Jenkins claimed all along that someone else fired the shot that ultimately led to Mr. Mallett's death about 34 hours later. "There is some evidence to support that there were other people out there," Clifton said. "The victim said 'they' were trying to rob him which indicates there were more people than just Dearion."
No one else was ever charged.
"I didn't think we could prove murder beyond a reasonable doubt," said Clifton. And based on the evidence, he couldn't prove that Mr. Mallett sustained great bodily harm during the armed robbery by Jenkins.

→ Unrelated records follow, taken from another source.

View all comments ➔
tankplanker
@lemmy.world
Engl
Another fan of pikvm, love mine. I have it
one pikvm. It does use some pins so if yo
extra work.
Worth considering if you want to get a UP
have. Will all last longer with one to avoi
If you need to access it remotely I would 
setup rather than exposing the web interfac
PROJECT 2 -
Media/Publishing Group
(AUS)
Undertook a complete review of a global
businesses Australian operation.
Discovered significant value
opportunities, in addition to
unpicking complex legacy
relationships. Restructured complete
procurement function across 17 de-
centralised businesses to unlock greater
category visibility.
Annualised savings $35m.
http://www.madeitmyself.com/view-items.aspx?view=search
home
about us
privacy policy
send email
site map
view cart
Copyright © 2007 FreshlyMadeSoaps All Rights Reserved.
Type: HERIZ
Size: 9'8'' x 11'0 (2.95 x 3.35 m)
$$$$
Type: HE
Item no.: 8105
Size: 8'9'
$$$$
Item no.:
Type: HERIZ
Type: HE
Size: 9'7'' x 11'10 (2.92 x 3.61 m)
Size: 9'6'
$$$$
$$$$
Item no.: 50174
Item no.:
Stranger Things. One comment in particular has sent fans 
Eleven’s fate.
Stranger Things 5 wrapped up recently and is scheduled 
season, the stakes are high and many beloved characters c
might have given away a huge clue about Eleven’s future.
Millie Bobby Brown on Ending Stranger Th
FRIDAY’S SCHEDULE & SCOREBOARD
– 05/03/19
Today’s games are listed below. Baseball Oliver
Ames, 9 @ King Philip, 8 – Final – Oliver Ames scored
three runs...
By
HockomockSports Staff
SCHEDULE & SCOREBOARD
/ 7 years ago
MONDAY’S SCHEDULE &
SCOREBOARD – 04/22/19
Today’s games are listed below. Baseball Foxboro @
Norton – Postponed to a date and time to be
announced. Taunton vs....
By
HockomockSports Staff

Additionally, Clifton said he considered the input of Dorothy Mallett, Mr. Mallett's mother from Jackson, Miss., who had urged leniency for Jenkins.
"We would not have done a plea like this against the wishes of (Mr. Mallett's) mother," he said.
Clifton said Jenkins identified another person as the shooter. But in a statement made to police minutes after the shooting, Mr. Mallett said "they tried to rob me and Dearion had a gun on me."
About an hour after Mr. Mallett said that, a Champaign police detective showed Mr. Mallett a hastily prepared photo lineup as he was being taken to surgery. It contained a photo of another person with a similar first name to Jenkins and Mr. Mallett could not pick the shooter out of that lineup. However, he again told the detective that the shooter's first name was Dearion and where Dearion's girlfriend lived.
The jury would have heard that evidence.
However, Judge Ladd had ruled inadmissible a third statement that Mr. Mallett gave a police detective after his surgery in which he picked Jenkins out of a different photo lineup as the shooter and supplied even more details of what happened.
Ladd ruled — and the Fourth District Appellate Court agreed — that the third statement to police did not meet the exceptions to the hearsay rule — that is, testimony that comes from a third party.